Items listed in a dataset:

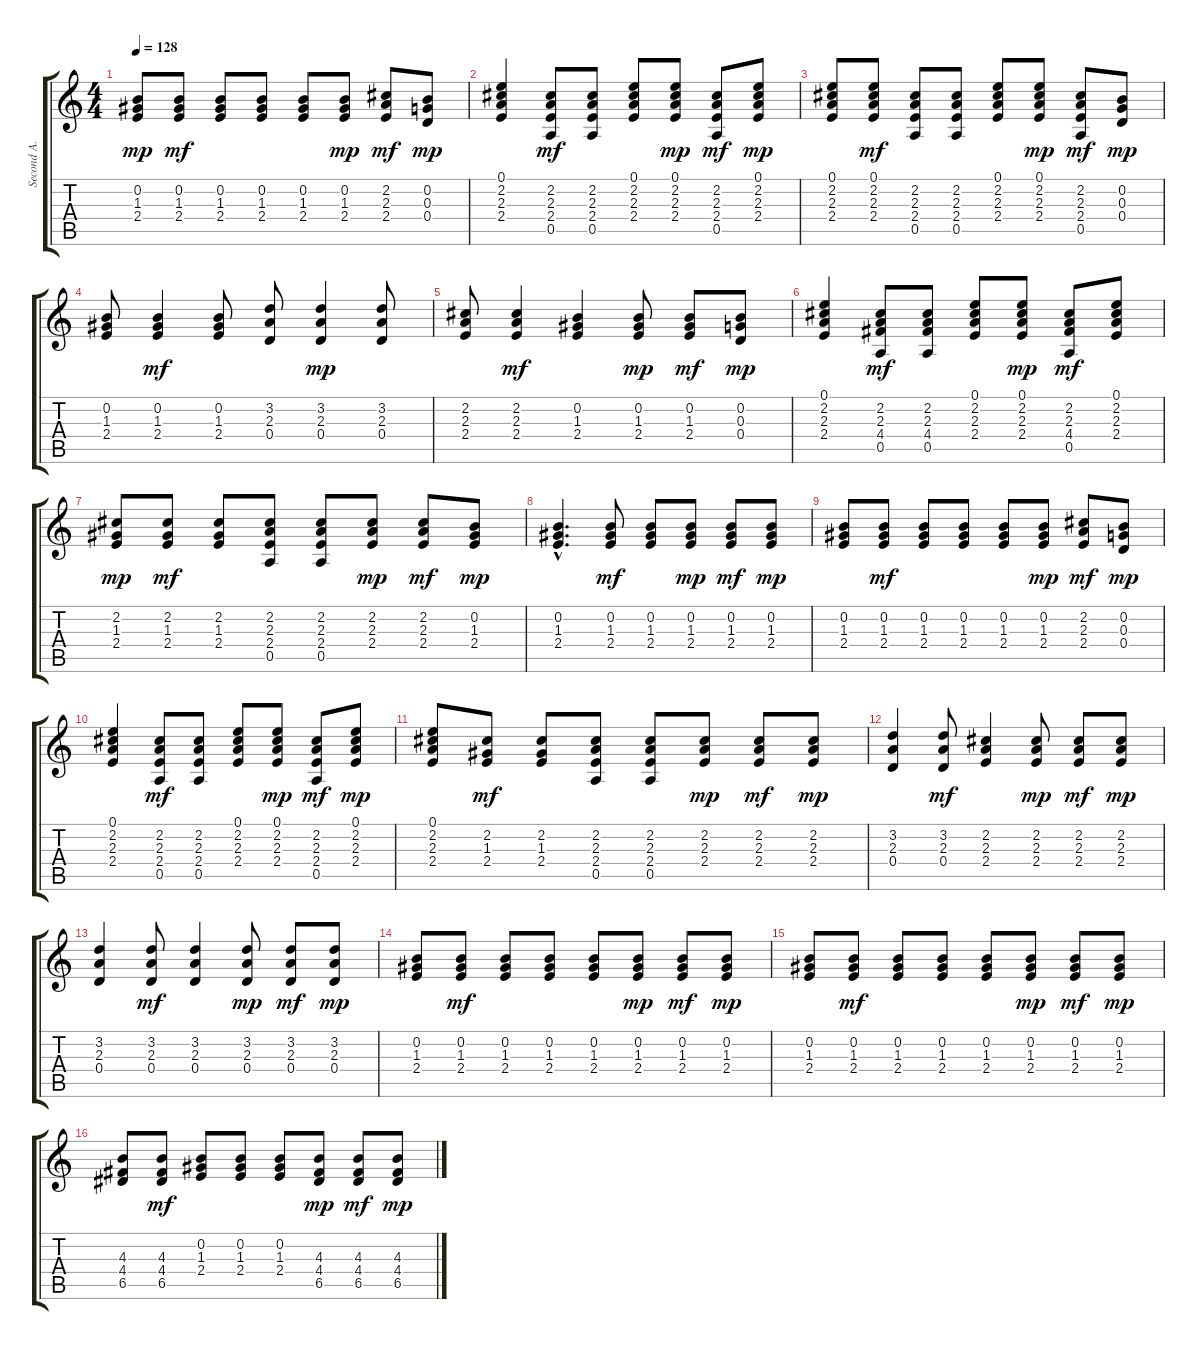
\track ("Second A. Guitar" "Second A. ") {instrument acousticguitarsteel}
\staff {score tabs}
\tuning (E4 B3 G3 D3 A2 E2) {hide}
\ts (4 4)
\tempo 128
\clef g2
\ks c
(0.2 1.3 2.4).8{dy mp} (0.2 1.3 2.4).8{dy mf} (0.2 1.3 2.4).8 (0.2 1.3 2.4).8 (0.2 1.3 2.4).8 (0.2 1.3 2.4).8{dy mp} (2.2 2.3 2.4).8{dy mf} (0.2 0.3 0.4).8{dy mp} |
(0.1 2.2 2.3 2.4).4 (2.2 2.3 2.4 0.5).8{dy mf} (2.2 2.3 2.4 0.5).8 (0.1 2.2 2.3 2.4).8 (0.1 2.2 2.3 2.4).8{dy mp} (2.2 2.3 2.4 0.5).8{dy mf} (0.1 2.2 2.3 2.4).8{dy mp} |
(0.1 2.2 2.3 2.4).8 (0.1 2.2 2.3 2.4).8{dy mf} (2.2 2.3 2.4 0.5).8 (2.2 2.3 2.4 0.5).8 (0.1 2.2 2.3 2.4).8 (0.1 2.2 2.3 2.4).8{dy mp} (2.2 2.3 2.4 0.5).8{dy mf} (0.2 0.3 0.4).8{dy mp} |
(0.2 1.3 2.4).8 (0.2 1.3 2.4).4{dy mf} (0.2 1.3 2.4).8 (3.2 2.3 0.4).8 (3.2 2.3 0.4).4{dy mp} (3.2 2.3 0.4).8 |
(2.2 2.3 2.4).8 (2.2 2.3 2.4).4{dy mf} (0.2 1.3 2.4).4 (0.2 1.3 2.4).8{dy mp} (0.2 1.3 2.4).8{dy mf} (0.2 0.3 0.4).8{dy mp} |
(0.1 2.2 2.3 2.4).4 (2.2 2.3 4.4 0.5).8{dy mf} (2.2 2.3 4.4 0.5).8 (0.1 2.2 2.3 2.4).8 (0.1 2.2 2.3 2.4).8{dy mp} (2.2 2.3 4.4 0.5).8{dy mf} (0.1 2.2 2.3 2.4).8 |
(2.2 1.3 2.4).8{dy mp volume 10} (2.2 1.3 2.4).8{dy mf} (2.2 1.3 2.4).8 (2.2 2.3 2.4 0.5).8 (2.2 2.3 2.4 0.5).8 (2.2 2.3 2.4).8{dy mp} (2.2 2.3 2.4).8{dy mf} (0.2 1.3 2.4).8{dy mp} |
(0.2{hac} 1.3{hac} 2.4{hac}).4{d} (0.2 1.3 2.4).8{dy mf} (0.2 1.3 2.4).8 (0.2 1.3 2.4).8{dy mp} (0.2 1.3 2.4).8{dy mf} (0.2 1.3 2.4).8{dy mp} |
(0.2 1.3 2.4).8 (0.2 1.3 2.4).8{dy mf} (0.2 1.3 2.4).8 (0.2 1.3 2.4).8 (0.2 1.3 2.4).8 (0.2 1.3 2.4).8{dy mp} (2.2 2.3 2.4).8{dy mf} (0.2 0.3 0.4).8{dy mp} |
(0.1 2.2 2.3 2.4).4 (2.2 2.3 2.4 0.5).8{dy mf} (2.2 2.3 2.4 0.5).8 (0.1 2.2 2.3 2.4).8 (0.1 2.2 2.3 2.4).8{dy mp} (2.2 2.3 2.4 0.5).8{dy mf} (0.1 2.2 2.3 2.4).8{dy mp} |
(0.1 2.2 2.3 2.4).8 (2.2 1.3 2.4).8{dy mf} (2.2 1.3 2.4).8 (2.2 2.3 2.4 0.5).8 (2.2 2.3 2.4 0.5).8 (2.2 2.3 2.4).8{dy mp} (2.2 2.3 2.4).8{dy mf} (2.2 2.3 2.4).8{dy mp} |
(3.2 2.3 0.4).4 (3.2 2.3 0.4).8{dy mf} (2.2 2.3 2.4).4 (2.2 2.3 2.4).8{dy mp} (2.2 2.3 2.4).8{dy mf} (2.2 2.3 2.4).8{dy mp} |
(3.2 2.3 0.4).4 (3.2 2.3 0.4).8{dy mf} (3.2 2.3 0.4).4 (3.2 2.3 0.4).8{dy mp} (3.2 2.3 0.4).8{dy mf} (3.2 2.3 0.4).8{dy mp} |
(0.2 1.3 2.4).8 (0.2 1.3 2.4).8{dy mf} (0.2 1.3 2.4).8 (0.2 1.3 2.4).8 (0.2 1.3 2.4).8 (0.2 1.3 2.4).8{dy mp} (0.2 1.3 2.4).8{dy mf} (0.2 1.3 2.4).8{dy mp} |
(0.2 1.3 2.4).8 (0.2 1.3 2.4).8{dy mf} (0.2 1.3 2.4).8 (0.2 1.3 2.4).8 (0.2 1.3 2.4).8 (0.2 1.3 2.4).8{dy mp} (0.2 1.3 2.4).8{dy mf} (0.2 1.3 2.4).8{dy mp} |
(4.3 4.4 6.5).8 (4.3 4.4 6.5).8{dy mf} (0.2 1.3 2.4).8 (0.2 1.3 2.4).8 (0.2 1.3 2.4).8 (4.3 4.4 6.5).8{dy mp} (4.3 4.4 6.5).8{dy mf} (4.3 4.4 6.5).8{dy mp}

What to do =
Count how many lines of the listing contain the string "Guitar", matching uppercase and lowercase exactly, and reply with the number alone.

Exercise result =
1